Título: AMPLIAR A LICENÇA-MATERNIDADE
Autor: PATRÍCIA SABOYA GOMES
Fonte: O Globo, 27/09/2005, Opinião, p. 7

Nas últimas décadas, as mulheres obtiveram significativos avanços em diversas áreas, seja no campo dos costumes, com a liberação sexual, ou no profissional, com a conquista de espaços cada vez maiores no mercado de trabalho. O desafio da mulher do século XXI é outro: encontrar o equilíbrio entre essas conquistas e uma experiência inerente ao sexo feminino, que é a vivência plena da maternidade. Toda mãe sabe o quanto é relevante ter uma convivência estreita com seu filho, sobretudo nos primeiros meses de vida. Mas agora a ciência está comprovando que esse vínculo forte é determinante para que ocorra uma série de transformações no bebê que contribuem não só para o seu desenvolvimento físico, mas também emocional e intelectual.

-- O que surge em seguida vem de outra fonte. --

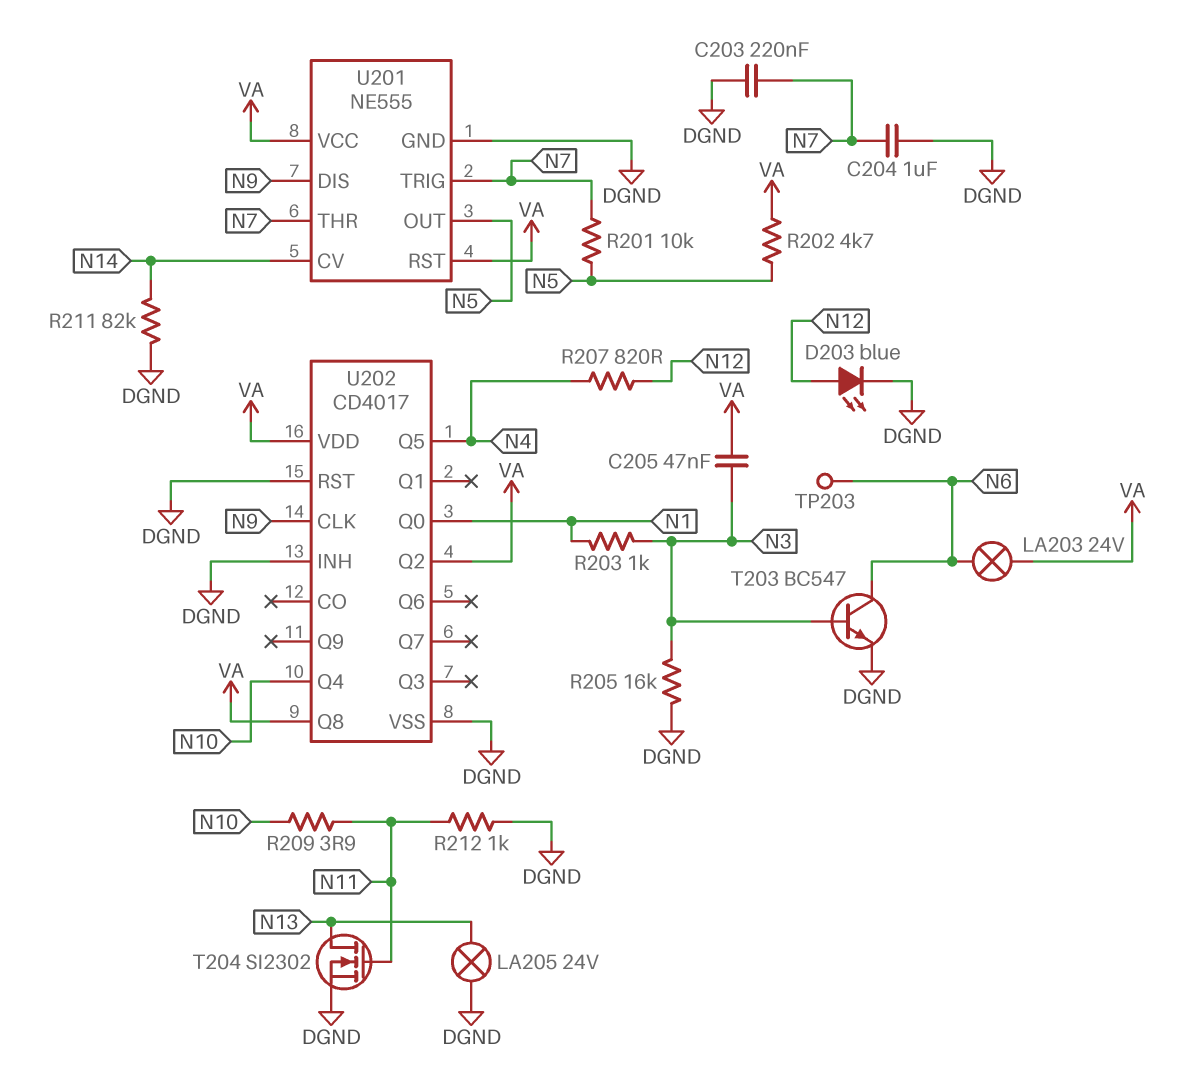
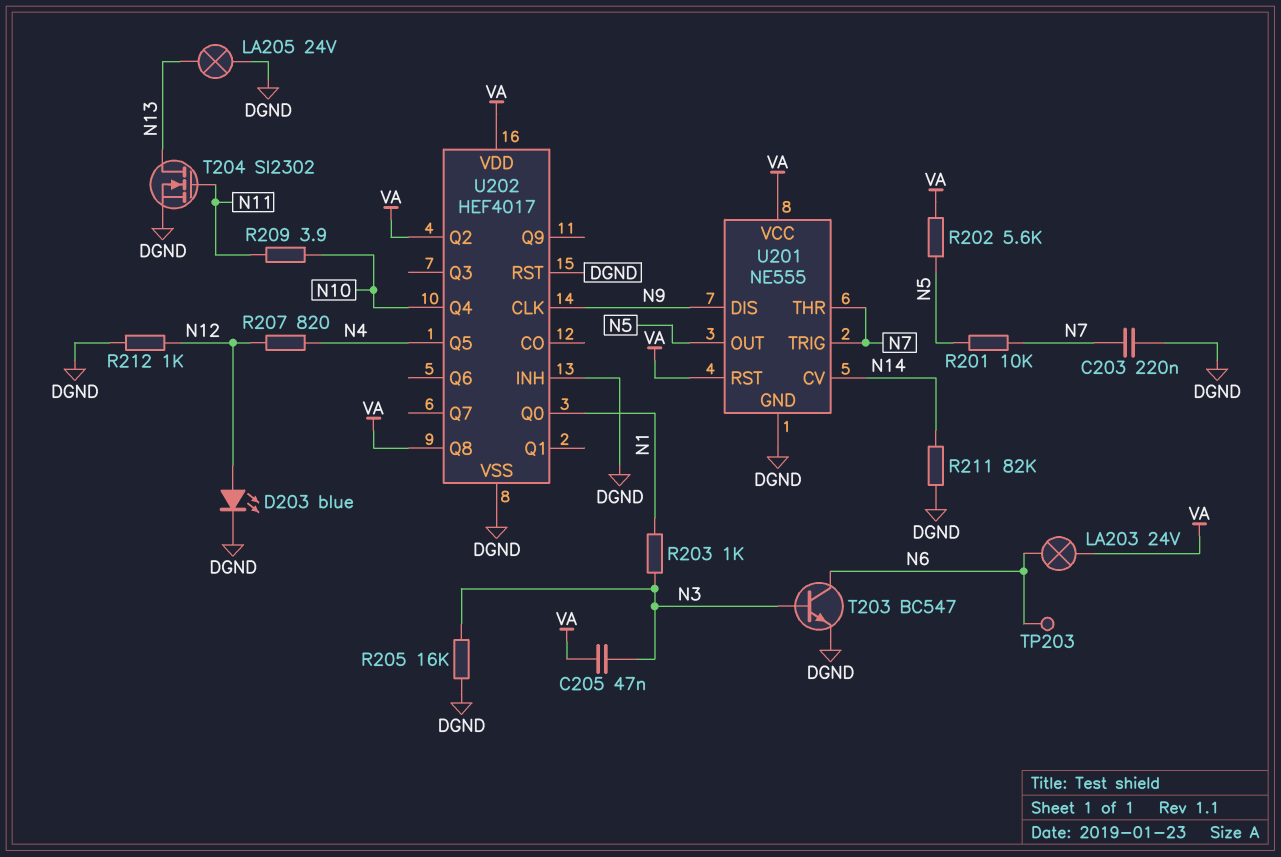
C204: 1uF (DGND, N7) -> none
R202: 4.7k (N5, VA) -> 5.6k (N5, VA)
R212: 1k (DGND, N11) -> 1k (DGND, N12)
U202: CD4017 -> HEF4017

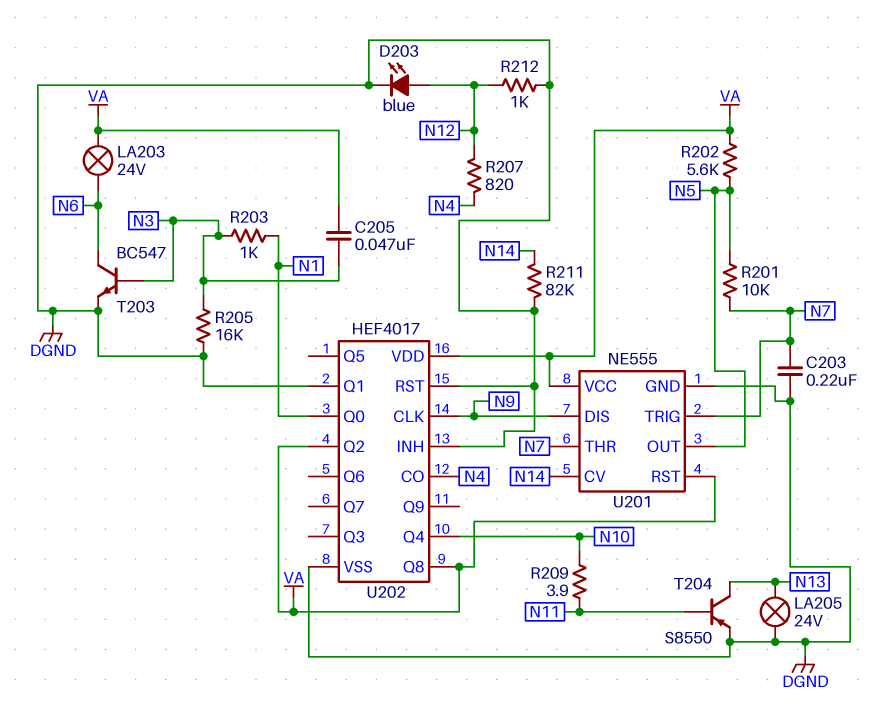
T204: NMOS SI2302 (G N11, D N13, S DGND) -> PNP S8550 (B N11, C N13, E DGND)
TP203: test point (N6) -> none
U202 pin CO: none -> N4
U202 pin Q1: none -> DGND
U202 pin Q5: N4 -> none

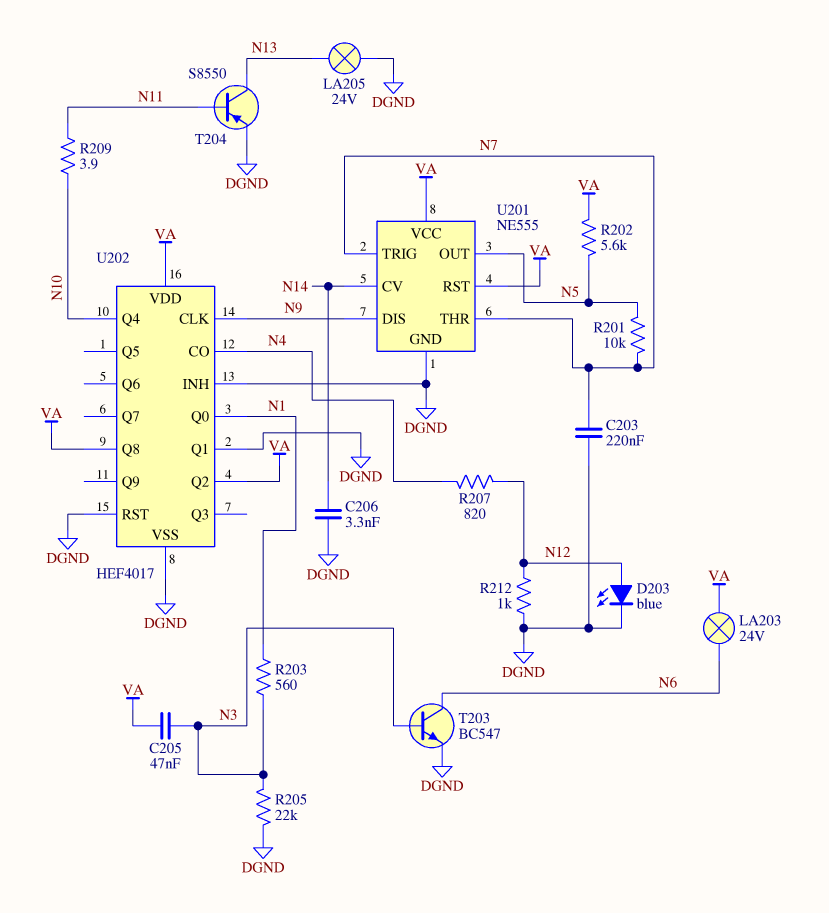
C206: none -> 3.3nF (DGND, N14)
R203: 1k (N1, N3) -> 560 (N1, N3)
R205: 16k (DGND, N3) -> 22k (DGND, N3)
R211: 82k (DGND, N14) -> none

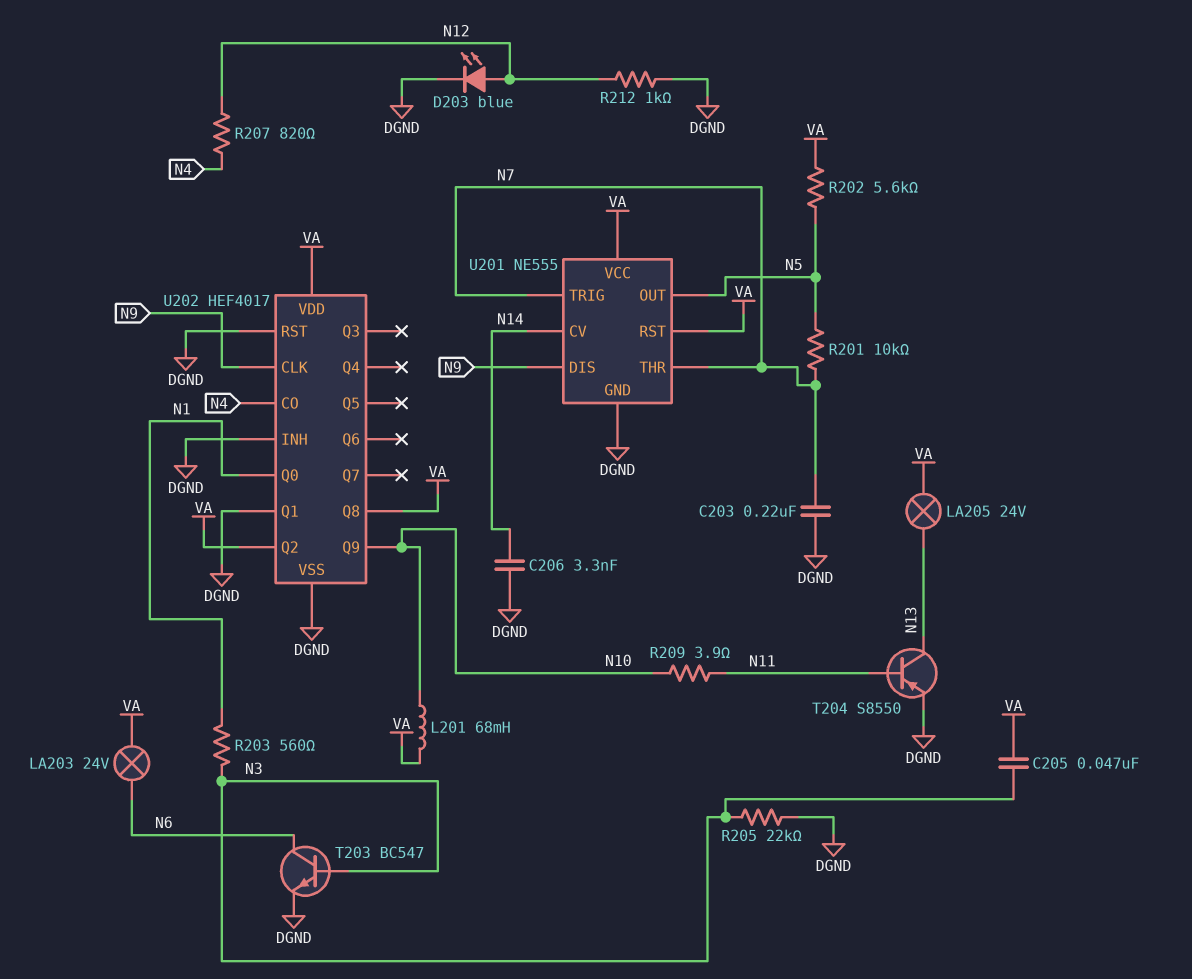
L201: none -> 68mH (N10, VA)
LA205: lamp 24V (DGND, N13) -> lamp 24V (N13, VA)
U202 pin Q4: N10 -> none
U202 pin Q9: none -> N10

É que no primeiro semestre de vida acontece um enorme número de ligações entre os neurônios. Um bebê nasce com quase 100 bilhões de células cerebrais, que, porém, não estão conectadas entre si. A ligação entre elas se dá justamente por meio de estímulos que a criança recebe ao interagir com as pessoas que a rodeiam. É por isso que os cientistas são unânimes em ressaltar a importância do vínculo entre mãe e filho e entre o bebê e a família. Reforçar esses laços é um dos principais objetivos da proposta de licença-maternidade de seis meses idealizada pela Sociedade Brasileira de Pediatria e endossada pela Ordem dos Advogados do Brasil (OAB), que apresentei como projeto de lei ao Senado.

Outro papel do projeto é o de estimular o aleitamento materno exclusivo nos seis primeiros meses, exatamente como preconiza a Organização Mundial de Saúde (OMS). O próprio governo brasileiro faz campanhas orientando as mães a dar de mamar a seus filhos durante esse período. Contraditoriamente, a Constituição prevê uma licença-maternidade de quatro meses.

Vale ressaltar que a licença de seis meses é facultativa. Aderem à proposta as empresas privadas que se interessarem em ter descontos em tributos federais. A dedução será correspondente aos dois meses excedentes do salário da funcionária. A trabalhadora, por sua vez, poderá escolher se prefere ficar longe do trabalho por quatro ou seis meses.

Acreditamos que é preciso consolidar no país a cultura da responsabilidade social, fazendo com que as empresas percebam que, ao adotar essa prática, ajudam toda a sociedade. Saem ganhando a empresa, porque suas funcionárias trabalharão mais motivadas; as mulheres, porque vão ter um convívio mais rico com seus filhos; a própria criança, é claro; e o Estado, que terá uma economia brutal com a redução das internações hospitalares. Sim, porque o leite materno funciona como uma verdadeira vacina contra várias doenças. Crianças que não são amamentadas exclusivamente nesse período possuem menos defesas contra males que podem ser fatais, como pneumonia e diarréia, além de terem mais chances de desenvolver alergias.

É um mito a alegação de que a licença-maternidade acarreta altos custos para as empresas. Uma pesquisa recente da Organização Internacional do Trabalho (OIT), realizada com assalariadas do Brasil, Argentina, Chile e México, concluiu que os custos relativos à licença-maternidade e ao cuidado com as crianças são mínimos: variam de 0,2% a 1% da remuneração bruta mensal das trabalhadoras. Outro equívoco é achar que o projeto dificultará o acesso das mulheres ao mercado de trabalho. Afinal, elas são profissionais, mas também são mães e está mais do que na hora de serem respeitadas pelos múltiplos papéis que desempenham na sociedade.

O empresariado brasileiro já deu sinais de que está aberto a esse avanço. Foi o que percebemos em visitas recentes à Federação das Indústrias do Estado de São Paulo (Fiesp), à Federação do Comércio do Estado de São Paulo (Fecomercio) e à Fundação Abrinq. Prova de que esse segmento tão fundamental já se convenceu de que o impacto dos seis meses de distanciamento do trabalho será pequeno diante da imensurável contribuição que o estreitamento dos laços entre mãe e filho trará para as novas gerações.

PATRÍCIA SABOYA GOMES é senadora (sem partido ¿ CE).